All these pictures were taken as I rode on one of these segments, through Baltimore, Maryland. The view from the train shows an astonishing level of decay and misery in the city - hundreds upon hundreds of abandoned, trashed, and ruined houses and buildings crowd the landscape. In the midst of taking the pictures of the housing, I was told that it is illegal to take pictures from a train and that I needed to stop immediately. The conductor saying this was sympathetic, but forced to do so as an employee. Ultimately, the immense social inequality in the United States, as shown in these photos, is what provokes the ruling class to attack and abolish the most basic democratic and artistic freedoms. Every "suspicious" photo you see is here 100% illegal.
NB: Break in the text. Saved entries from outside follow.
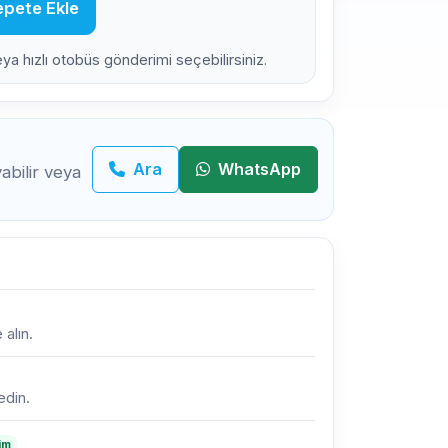
pete Ekle
eya hızlı otobüs gönderimi seçebilirsiniz.
Ara
WhatsApp
bilir veya
 alın.
edin.
lim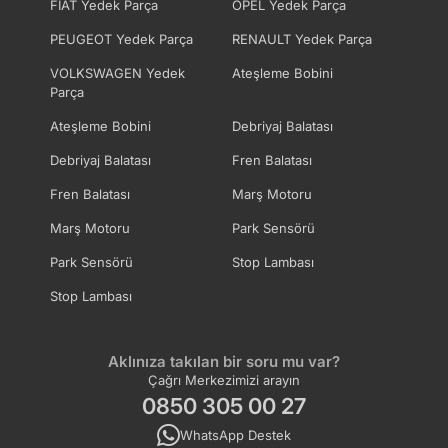
FIAT Yedek Parça
OPEL Yedek Parça
PEUGEOT Yedek Parça
RENAULT Yedek Parça
VOLKSWAGEN Yedek
Ateşleme Bobini
Parça
Ateşleme Bobini
Debriyaj Balatası
Debriyaj Balatası
Fren Balatası
Fren Balatası
Marş Motoru
Marş Motoru
Park Sensörü
Park Sensörü
Stop Lambası
Stop Lambası
Aklınıza takılan bir soru mu var?
Çağrı Merkezimizi arayın
0850 305 00 27
WhatsApp Destek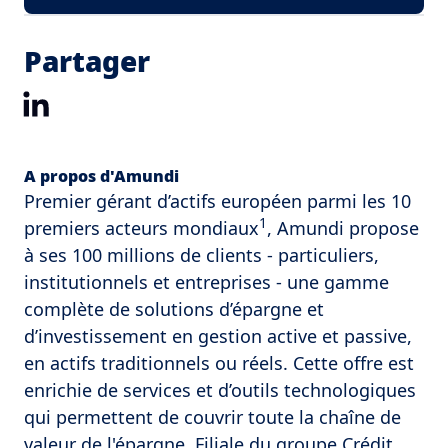
Partager
LinkedIn
A propos d'Amundi
Premier gérant d’actifs européen parmi les 10
1
premiers acteurs mondiaux
, Amundi propose
à ses 100 millions de clients - particuliers,
institutionnels et entreprises - une gamme
complète de solutions d’épargne et
d’investissement en gestion active et passive,
en actifs traditionnels ou réels. Cette offre est
enrichie de services et d’outils technologiques
qui permettent de couvrir toute la chaîne de
valeur de l'épargne. Filiale du groupe Crédit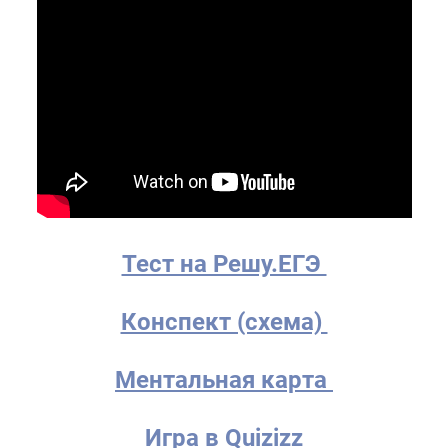
Тест на Решу.ЕГЭ
Конспект (схема)
Ментальная карта
Игра в Quizizz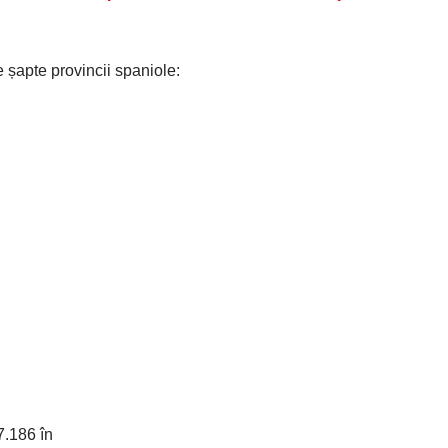
e șapte provincii spaniole:
7.186 în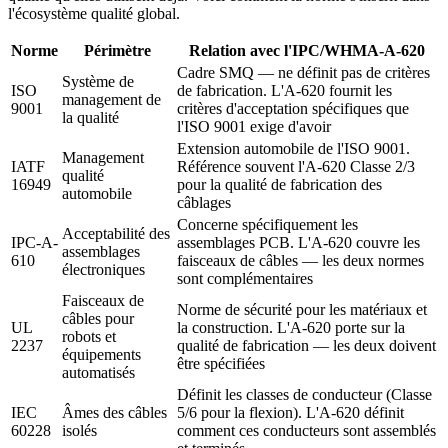
l'écosystème qualité global.
Norme
Périmètre
Relation avec l'IPC/WHMA-A-620
Cadre SMQ — ne définit pas de critères
Système de
ISO
de fabrication. L'A-620 fournit les
management de
9001
critères d'acceptation spécifiques que
la qualité
l'ISO 9001 exige d'avoir
Extension automobile de l'ISO 9001.
Management
IATF
Référence souvent l'A-620 Classe 2/3
qualité
16949
pour la qualité de fabrication des
automobile
câblages
Concerne spécifiquement les
Acceptabilité des
IPC-A-
assemblages PCB. L'A-620 couvre les
assemblages
610
faisceaux de câbles — les deux normes
électroniques
sont complémentaires
Faisceaux de
Norme de sécurité pour les matériaux et
câbles pour
UL
la construction. L'A-620 porte sur la
robots et
2237
qualité de fabrication — les deux doivent
équipements
être spécifiées
automatisés
Définit les classes de conducteur (Classe
IEC
Âmes des câbles
5/6 pour la flexion). L'A-620 définit
60228
isolés
comment ces conducteurs sont assemblés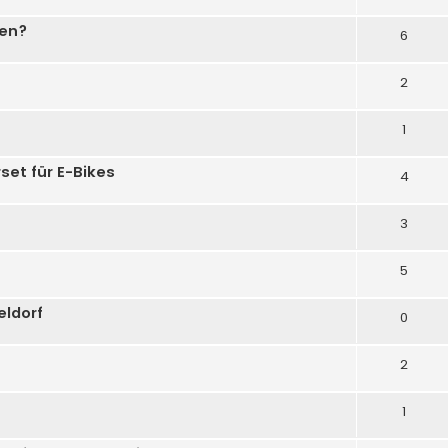
sen?
6
2
1
set für E-Bikes
4
3
5
eldorf
0
2
1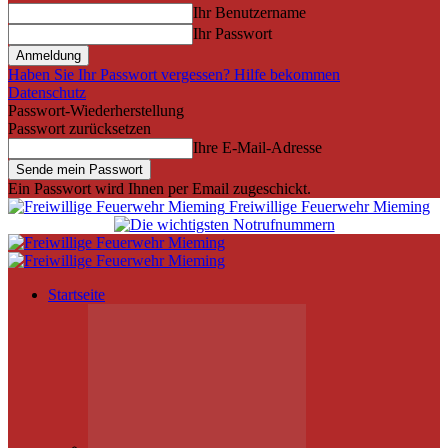
Ihr Benutzername
Ihr Passwort
Haben Sie Ihr Passwort vergessen? Hilfe bekommen
Datenschutz
Passwort-Wiederherstellung
Passwort zurücksetzen
Ihre E-Mail-Adresse
Ein Passwort wird Ihnen per Email zugeschickt.
Freiwillige Feuerwehr Mieming
Startseite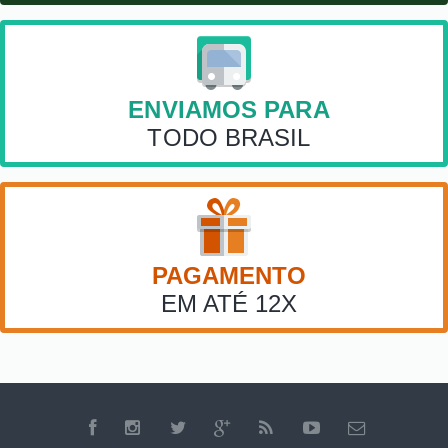
ENVIAMOS PARA
TODO BRASIL
PAGAMENTO
EM ATÉ 12X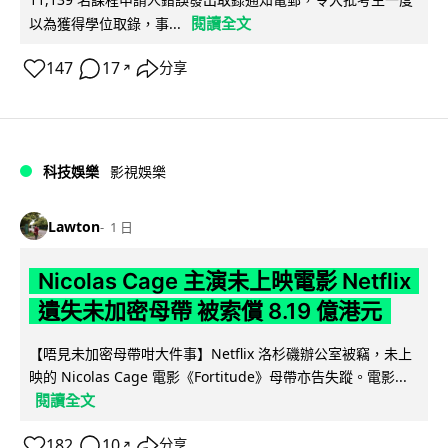
閱讀全文
以為獲得學位取錄，事...
147
17
分享
↗
科技娛樂
影視娛樂
Lawton
1 日
Nicolas Cage 主演未上映電影 Netflix
遺失未加密母帶 被索償 8.19 億港元
【唔見未加密母帶咁大件事】Netflix 洛杉磯辦公室被竊，未上
映的 Nicolas Cage 電影《Fortitude》母帶亦告失蹤。電影...
閱讀全文
182
10
分享
↗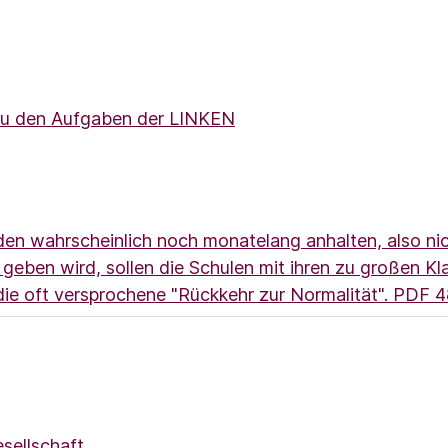
 zu den Aufgaben der LINKEN
n wahrscheinlich noch monatelang anhalten, also nicht
geben wird, sollen die Schulen mit ihren zu großen K
ie oft versprochene "Rückkehr zur Normalität".
PDF 4
esellschaft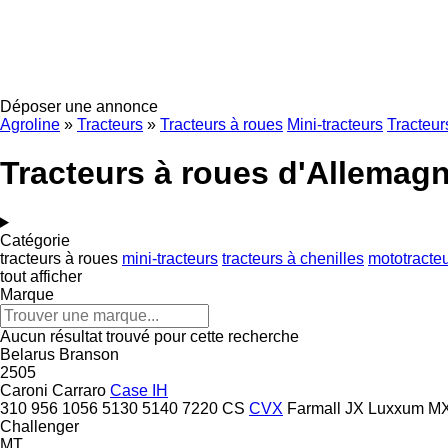
Déposer une annonce
Agroline
»
Tracteurs
»
Tracteurs à roues
Mini-tracteurs
Tracteur
Tracteurs à roues d'Allemag
Catégorie
tracteurs à roues
mini-tracteurs
tracteurs à chenilles
mototracte
tout afficher
Marque
Aucun résultat trouvé pour cette recherche
Belarus
Branson
2505
Caroni
Carraro
Case IH
310
956
1056
5130
5140
7220
CS
CVX
Farmall
JX
Luxxum
M
Challenger
MT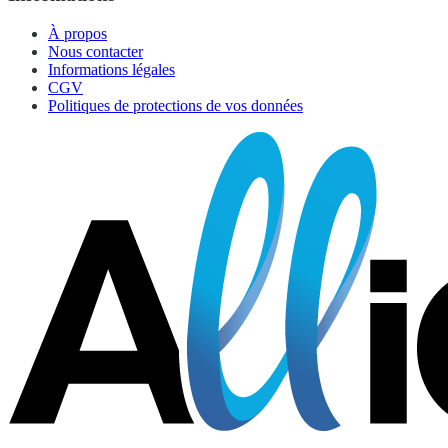
À propos
Nous contacter
Informations légales
CGV
Politiques de protections de vos données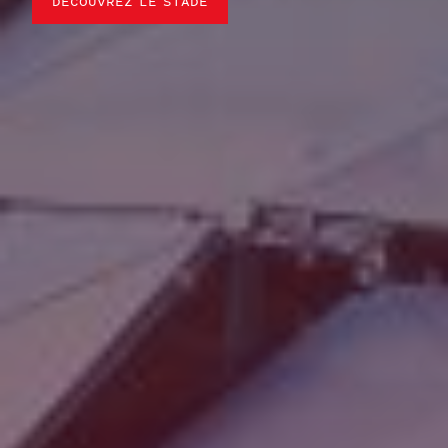
DÉCOUVREZ LE STADE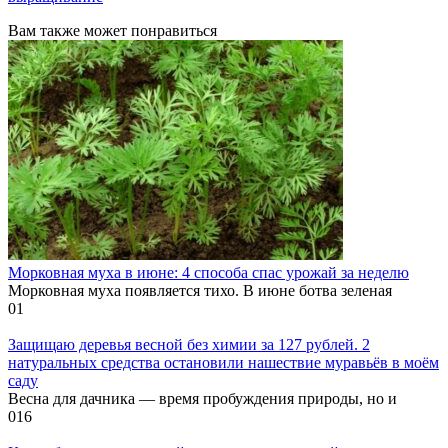
Вам также может понравиться
Морковная муха в июне: 4 способа спас урожай за неделю
Морковная муха появляется тихо. В июне ботва зеленая
0
1
Защищаю деревья весной без химии за 127 рублей. 2
натуральных средства остановили нашествие муравьёв в моём
саду
Весна для дачника — время пробуждения природы, но и
0
16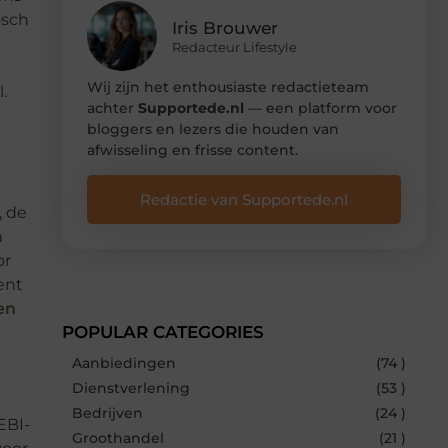
osch
Iris Brouwer
Redacteur Lifestyle
Wij zijn het enthousiaste redactieteam
.
achter
Supportede.nl
— een platform voor
bloggers en lezers die houden van
afwisseling en frisse content.
Redactie van Supportede.nl
, de
n
or
ent
en
POPULAR CATEGORIES
Aanbiedingen
(74 )
Dienstverlening
(53 )
Bedrijven
(24 )
EBI-
Groothandel
(21 )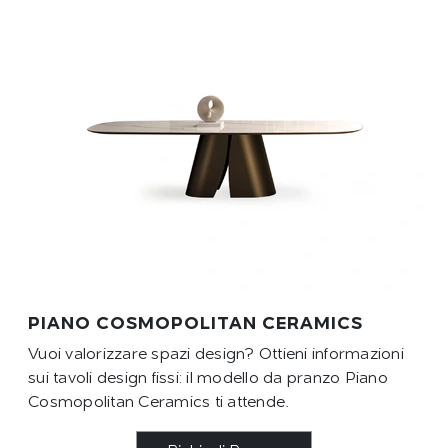
PIANO COSMOPOLITAN CERAMICS
Vuoi valorizzare spazi design? Ottieni informazioni
sui tavoli design fissi: il modello da pranzo Piano
Cosmopolitan Ceramics ti attende.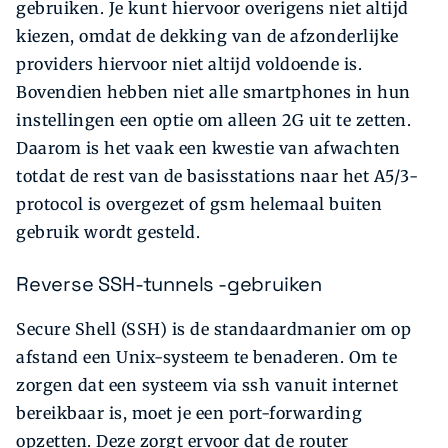
gebruiken. Je kunt hiervoor overigens niet altijd
kiezen, omdat de dekking van de afzonderlijke
providers hiervoor niet altijd voldoende is.
Bovendien hebben niet alle smartphones in hun
instellingen een optie om alleen 2G uit te zetten.
Daarom is het vaak een kwestie van afwachten
totdat de rest van de basisstations naar het A5/3-
protocol is overgezet of gsm helemaal buiten
gebruik wordt gesteld.
Reverse SSH-tunnels -gebruiken
Secure Shell (SSH) is de standaardmanier om op
afstand een Unix-systeem te benaderen. Om te
zorgen dat een systeem via ssh vanuit internet
bereikbaar is, moet je een port-forwarding
opzetten. Deze zorgt ervoor dat de router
Recent comments have noted that the conductor was incorrect in stating this. This seems true, but it is what I encountered. Whatever the actual status of photography on or of trains, it should not be kept apart from the general roll-back of democratic rights, both in the United States and internationally (draconian anti-terror legislation has been legislation in Britain, Germany, Australia, Spain, Canada, Sri Lanka, France and elsewhere.)







Apparantly here "they" (the city?) simply destroyed whatever abandoned and decayed housing was nearby the Amtrak overpass.



I've seen these billboards in Richmond too, which state "Donate your car" and "help children in need." That's a little girl on the billboard with an explanation of joyful surprise. Indeed, when parents of children have cars it is quite good for their children as well. But why not just state "Help (millions) of adults in need"? That would cover children, and millions of others whose lives are hampered by a transportation system entirely focused on road transport. Moreover, why advertise to an audience facing a protracted decline in living standards? Though just as ineffective, this billboard would at least be more pointed if positioned at the gates of a mansion with a forty car garage.













Progress marches on, but under capitalism it never cleans up after itself. This is a lithography studio, from the days when that tedious and expensive process was the way to make mass images. Good riddance to such technology! Yet the resources focused on it lie here, in a street in Baltimore, decades after it has become obsolete. Last time I passed by this street on the train two policeman had a teenage black boy forcibly lying on this desolate sidewalk, arms and legs outstreched. They stood over him with guns drawn, presumably questioning him.

Another portion of the tunnels on Amtrak's northeast corridor through Baltimore, Maryland. Again, this is the busiest and most technologically advanced passenger line in the United States.




These two photos show just part of a huge industrial complex that has been partially demolished over the past few years.




One of many billboards I've seen in Baltimore along these lines. Some advocacy group thinks it can eliminate the by-products of social inequality by screaming at residents of the city about how they need to act.

This is a tunnel on the busiest and most technologically advanced passenger railroad in the United States.


Trash fills the spaces where tracks formerly were, though a transportation corrider like this desperately needs capacity.